>> Begin Records to use

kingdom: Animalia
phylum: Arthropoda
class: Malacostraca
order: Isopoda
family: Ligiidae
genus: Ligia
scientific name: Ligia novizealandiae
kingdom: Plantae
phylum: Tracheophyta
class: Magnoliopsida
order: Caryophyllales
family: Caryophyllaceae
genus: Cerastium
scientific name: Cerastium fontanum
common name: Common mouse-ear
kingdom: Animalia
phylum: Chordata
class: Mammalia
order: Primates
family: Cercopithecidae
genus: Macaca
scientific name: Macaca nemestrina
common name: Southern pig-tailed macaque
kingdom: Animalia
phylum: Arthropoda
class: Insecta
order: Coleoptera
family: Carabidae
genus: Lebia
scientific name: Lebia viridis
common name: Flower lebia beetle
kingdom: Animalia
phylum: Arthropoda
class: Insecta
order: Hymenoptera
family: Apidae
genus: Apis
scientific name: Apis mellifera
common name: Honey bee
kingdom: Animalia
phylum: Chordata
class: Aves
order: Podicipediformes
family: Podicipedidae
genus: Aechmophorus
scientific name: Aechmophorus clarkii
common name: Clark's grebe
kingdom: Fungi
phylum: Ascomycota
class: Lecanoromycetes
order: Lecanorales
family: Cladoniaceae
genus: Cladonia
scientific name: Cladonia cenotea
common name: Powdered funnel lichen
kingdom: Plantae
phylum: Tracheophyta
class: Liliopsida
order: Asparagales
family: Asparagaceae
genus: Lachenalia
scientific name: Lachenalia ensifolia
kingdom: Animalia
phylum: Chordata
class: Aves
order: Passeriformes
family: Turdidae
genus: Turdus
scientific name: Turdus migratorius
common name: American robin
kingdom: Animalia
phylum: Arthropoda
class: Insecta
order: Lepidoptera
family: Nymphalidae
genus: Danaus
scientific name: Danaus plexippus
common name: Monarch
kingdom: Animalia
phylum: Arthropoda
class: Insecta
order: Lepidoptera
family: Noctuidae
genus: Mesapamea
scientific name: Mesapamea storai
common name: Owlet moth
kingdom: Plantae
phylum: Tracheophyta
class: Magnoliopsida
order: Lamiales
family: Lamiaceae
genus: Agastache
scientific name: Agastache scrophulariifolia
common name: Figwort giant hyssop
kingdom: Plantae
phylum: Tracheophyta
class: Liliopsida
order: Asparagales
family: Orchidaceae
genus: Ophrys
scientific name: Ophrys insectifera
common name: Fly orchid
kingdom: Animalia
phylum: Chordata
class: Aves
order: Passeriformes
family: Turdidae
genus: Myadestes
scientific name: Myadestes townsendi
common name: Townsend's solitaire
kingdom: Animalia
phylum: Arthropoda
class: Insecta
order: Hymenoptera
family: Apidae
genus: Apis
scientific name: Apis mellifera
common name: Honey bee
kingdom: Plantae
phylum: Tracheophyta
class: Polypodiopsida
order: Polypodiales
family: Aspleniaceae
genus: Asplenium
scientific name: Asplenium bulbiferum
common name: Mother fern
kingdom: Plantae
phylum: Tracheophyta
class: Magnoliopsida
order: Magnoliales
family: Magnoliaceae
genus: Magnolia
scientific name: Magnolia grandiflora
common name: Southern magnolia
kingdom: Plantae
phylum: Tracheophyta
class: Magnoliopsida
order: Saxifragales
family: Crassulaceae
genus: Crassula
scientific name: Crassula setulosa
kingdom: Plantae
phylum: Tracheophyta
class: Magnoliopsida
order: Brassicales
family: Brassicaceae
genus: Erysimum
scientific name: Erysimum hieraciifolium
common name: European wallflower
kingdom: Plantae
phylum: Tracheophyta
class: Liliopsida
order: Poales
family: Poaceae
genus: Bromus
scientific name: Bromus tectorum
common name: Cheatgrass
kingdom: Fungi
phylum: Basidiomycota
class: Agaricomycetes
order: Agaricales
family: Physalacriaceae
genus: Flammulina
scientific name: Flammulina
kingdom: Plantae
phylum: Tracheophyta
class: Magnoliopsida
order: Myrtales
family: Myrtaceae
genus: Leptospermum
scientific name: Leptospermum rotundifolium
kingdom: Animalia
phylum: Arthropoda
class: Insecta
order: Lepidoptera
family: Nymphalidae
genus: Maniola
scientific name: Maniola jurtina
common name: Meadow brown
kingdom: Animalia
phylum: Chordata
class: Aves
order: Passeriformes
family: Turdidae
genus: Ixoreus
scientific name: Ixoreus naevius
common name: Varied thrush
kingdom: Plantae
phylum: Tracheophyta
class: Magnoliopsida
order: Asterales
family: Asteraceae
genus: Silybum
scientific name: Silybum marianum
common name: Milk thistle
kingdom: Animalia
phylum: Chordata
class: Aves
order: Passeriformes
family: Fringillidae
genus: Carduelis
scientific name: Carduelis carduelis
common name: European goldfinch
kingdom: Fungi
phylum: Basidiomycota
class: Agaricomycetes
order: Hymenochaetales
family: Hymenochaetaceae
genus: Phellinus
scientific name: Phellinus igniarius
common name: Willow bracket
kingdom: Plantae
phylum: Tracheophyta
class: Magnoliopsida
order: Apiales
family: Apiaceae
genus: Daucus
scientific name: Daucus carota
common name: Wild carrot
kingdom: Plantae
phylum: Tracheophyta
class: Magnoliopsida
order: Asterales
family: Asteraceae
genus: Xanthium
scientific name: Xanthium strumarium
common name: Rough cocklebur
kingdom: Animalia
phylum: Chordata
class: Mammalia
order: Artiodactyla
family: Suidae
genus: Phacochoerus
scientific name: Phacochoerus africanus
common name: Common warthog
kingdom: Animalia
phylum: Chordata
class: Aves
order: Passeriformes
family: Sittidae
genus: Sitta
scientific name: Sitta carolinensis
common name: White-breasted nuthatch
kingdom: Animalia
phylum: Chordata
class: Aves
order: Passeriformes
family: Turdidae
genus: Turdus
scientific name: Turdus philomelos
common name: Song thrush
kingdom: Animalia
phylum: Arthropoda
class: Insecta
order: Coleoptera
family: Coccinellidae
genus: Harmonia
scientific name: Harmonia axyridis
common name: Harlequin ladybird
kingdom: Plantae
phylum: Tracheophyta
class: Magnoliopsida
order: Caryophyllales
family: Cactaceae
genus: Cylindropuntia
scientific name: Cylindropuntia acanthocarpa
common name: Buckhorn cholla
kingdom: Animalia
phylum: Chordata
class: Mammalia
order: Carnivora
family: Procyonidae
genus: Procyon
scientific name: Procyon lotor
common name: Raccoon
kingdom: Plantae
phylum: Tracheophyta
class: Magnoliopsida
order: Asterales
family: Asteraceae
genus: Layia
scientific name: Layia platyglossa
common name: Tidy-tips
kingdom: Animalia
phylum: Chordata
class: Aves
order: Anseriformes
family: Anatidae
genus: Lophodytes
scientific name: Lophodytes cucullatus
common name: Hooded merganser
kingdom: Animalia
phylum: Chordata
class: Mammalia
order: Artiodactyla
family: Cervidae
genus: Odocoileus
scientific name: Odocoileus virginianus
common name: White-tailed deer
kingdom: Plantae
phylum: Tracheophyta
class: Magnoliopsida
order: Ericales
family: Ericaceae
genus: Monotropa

>> End Records to use

## Your goal
Copy every line of the items above without changing anything.

## Written reply
kingdom: Animalia
phylum: Arthropoda
class: Malacostraca
order: Isopoda
family: Ligiidae
genus: Ligia
scientific name: Ligia novizealandiae
kingdom: Plantae
phylum: Tracheophyta
class: Magnoliopsida
order: Caryophyllales
family: Caryophyllaceae
genus: Cerastium
scientific name: Cerastium fontanum
common name: Common mouse-ear
kingdom: Animalia
phylum: Chordata
class: Mammalia
order: Primates
family: Cercopithecidae
genus: Macaca
scientific name: Macaca nemestrina
common name: Southern pig-tailed macaque
kingdom: Animalia
phylum: Arthropoda
class: Insecta
order: Coleoptera
family: Carabidae
genus: Lebia
scientific name: Lebia viridis
common name: Flower lebia beetle
kingdom: Animalia
phylum: Arthropoda
class: Insecta
order: Hymenoptera
family: Apidae
genus: Apis
scientific name: Apis mellifera
common name: Honey bee
kingdom: Animalia
phylum: Chordata
class: Aves
order: Podicipediformes
family: Podicipedidae
genus: Aechmophorus
scientific name: Aechmophorus clarkii
common name: Clark's grebe
kingdom: Fungi
phylum: Ascomycota
class: Lecanoromycetes
order: Lecanorales
family: Cladoniaceae
genus: Cladonia
scientific name: Cladonia cenotea
common name: Powdered funnel lichen
kingdom: Plantae
phylum: Tracheophyta
class: Liliopsida
order: Asparagales
family: Asparagaceae
genus: Lachenalia
scientific name: Lachenalia ensifolia
kingdom: Animalia
phylum: Chordata
class: Aves
order: Passeriformes
family: Turdidae
genus: Turdus
scientific name: Turdus migratorius
common name: American robin
kingdom: Animalia
phylum: Arthropoda
class: Insecta
order: Lepidoptera
family: Nymphalidae
genus: Danaus
scientific name: Danaus plexippus
common name: Monarch
kingdom: Animalia
phylum: Arthropoda
class: Insecta
order: Lepidoptera
family: Noctuidae
genus: Mesapamea
scientific name: Mesapamea storai
common name: Owlet moth
kingdom: Plantae
phylum: Tracheophyta
class: Magnoliopsida
order: Lamiales
family: Lamiaceae
genus: Agastache
scientific name: Agastache scrophulariifolia
common name: Figwort giant hyssop
kingdom: Plantae
phylum: Tracheophyta
class: Liliopsida
order: Asparagales
family: Orchidaceae
genus: Ophrys
scientific name: Ophrys insectifera
common name: Fly orchid
kingdom: Animalia
phylum: Chordata
class: Aves
order: Passeriformes
family: Turdidae
genus: Myadestes
scientific name: Myadestes townsendi
common name: Townsend's solitaire
kingdom: Animalia
phylum: Arthropoda
class: Insecta
order: Hymenoptera
family: Apidae
genus: Apis
scientific name: Apis mellifera
common name: Honey bee
kingdom: Plantae
phylum: Tracheophyta
class: Polypodiopsida
order: Polypodiales
family: Aspleniaceae
genus: Asplenium
scientific name: Asplenium bulbiferum
common name: Mother fern
kingdom: Plantae
phylum: Tracheophyta
class: Magnoliopsida
order: Magnoliales
family: Magnoliaceae
genus: Magnolia
scientific name: Magnolia grandiflora
common name: Southern magnolia
kingdom: Plantae
phylum: Tracheophyta
class: Magnoliopsida
order: Saxifragales
family: Crassulaceae
genus: Crassula
scientific name: Crassula setulosa
kingdom: Plantae
phylum: Tracheophyta
class: Magnoliopsida
order: Brassicales
family: Brassicaceae
genus: Erysimum
scientific name: Erysimum hieraciifolium
common name: European wallflower
kingdom: Plantae
phylum: Tracheophyta
class: Liliopsida
order: Poales
family: Poaceae
genus: Bromus
scientific name: Bromus tectorum
common name: Cheatgrass
kingdom: Fungi
phylum: Basidiomycota
class: Agaricomycetes
order: Agaricales
family: Physalacriaceae
genus: Flammulina
scientific name: Flammulina
kingdom: Plantae
phylum: Tracheophyta
class: Magnoliopsida
order: Myrtales
family: Myrtaceae
genus: Leptospermum
scientific name: Leptospermum rotundifolium
kingdom: Animalia
phylum: Arthropoda
class: Insecta
order: Lepidoptera
family: Nymphalidae
genus: Maniola
scientific name: Maniola jurtina
common name: Meadow brown
kingdom: Animalia
phylum: Chordata
class: Aves
order: Passeriformes
family: Turdidae
genus: Ixoreus
scientific name: Ixoreus naevius
common name: Varied thrush
kingdom: Plantae
phylum: Tracheophyta
class: Magnoliopsida
order: Asterales
family: Asteraceae
genus: Silybum
scientific name: Silybum marianum
common name: Milk thistle
kingdom: Animalia
phylum: Chordata
class: Aves
order: Passeriformes
family: Fringillidae
genus: Carduelis
scientific name: Carduelis carduelis
common name: European goldfinch
kingdom: Fungi
phylum: Basidiomycota
class: Agaricomycetes
order: Hymenochaetales
family: Hymenochaetaceae
genus: Phellinus
scientific name: Phellinus igniarius
common name: Willow bracket
kingdom: Plantae
phylum: Tracheophyta
class: Magnoliopsida
order: Apiales
family: Apiaceae
genus: Daucus
scientific name: Daucus carota
common name: Wild carrot
kingdom: Plantae
phylum: Tracheophyta
class: Magnoliopsida
order: Asterales
family: Asteraceae
genus: Xanthium
scientific name: Xanthium strumarium
common name: Rough cocklebur
kingdom: Animalia
phylum: Chordata
class: Mammalia
order: Artiodactyla
family: Suidae
genus: Phacochoerus
scientific name: Phacochoerus africanus
common name: Common warthog
kingdom: Animalia
phylum: Chordata
class: Aves
order: Passeriformes
family: Sittidae
genus: Sitta
scientific name: Sitta carolinensis
common name: White-breasted nuthatch
kingdom: Animalia
phylum: Chordata
class: Aves
order: Passeriformes
family: Turdidae
genus: Turdus
scientific name: Turdus philomelos
common name: Song thrush
kingdom: Animalia
phylum: Arthropoda
class: Insecta
order: Coleoptera
family: Coccinellidae
genus: Harmonia
scientific name: Harmonia axyridis
common name: Harlequin ladybird
kingdom: Plantae
phylum: Tracheophyta
class: Magnoliopsida
order: Caryophyllales
family: Cactaceae
genus: Cylindropuntia
scientific name: Cylindropuntia acanthocarpa
common name: Buckhorn cholla
kingdom: Animalia
phylum: Chordata
class: Mammalia
order: Carnivora
family: Procyonidae
genus: Procyon
scientific name: Procyon lotor
common name: Raccoon
kingdom: Plantae
phylum: Tracheophyta
class: Magnoliopsida
order: Asterales
family: Asteraceae
genus: Layia
scientific name: Layia platyglossa
common name: Tidy-tips
kingdom: Animalia
phylum: Chordata
class: Aves
order: Anseriformes
family: Anatidae
genus: Lophodytes
scientific name: Lophodytes cucullatus
common name: Hooded merganser
kingdom: Animalia
phylum: Chordata
class: Mammalia
order: Artiodactyla
family: Cervidae
genus: Odocoileus
scientific name: Odocoileus virginianus
common name: White-tailed deer
kingdom: Plantae
phylum: Tracheophyta
class: Magnoliopsida
order: Ericales
family: Ericaceae
genus: Monotropa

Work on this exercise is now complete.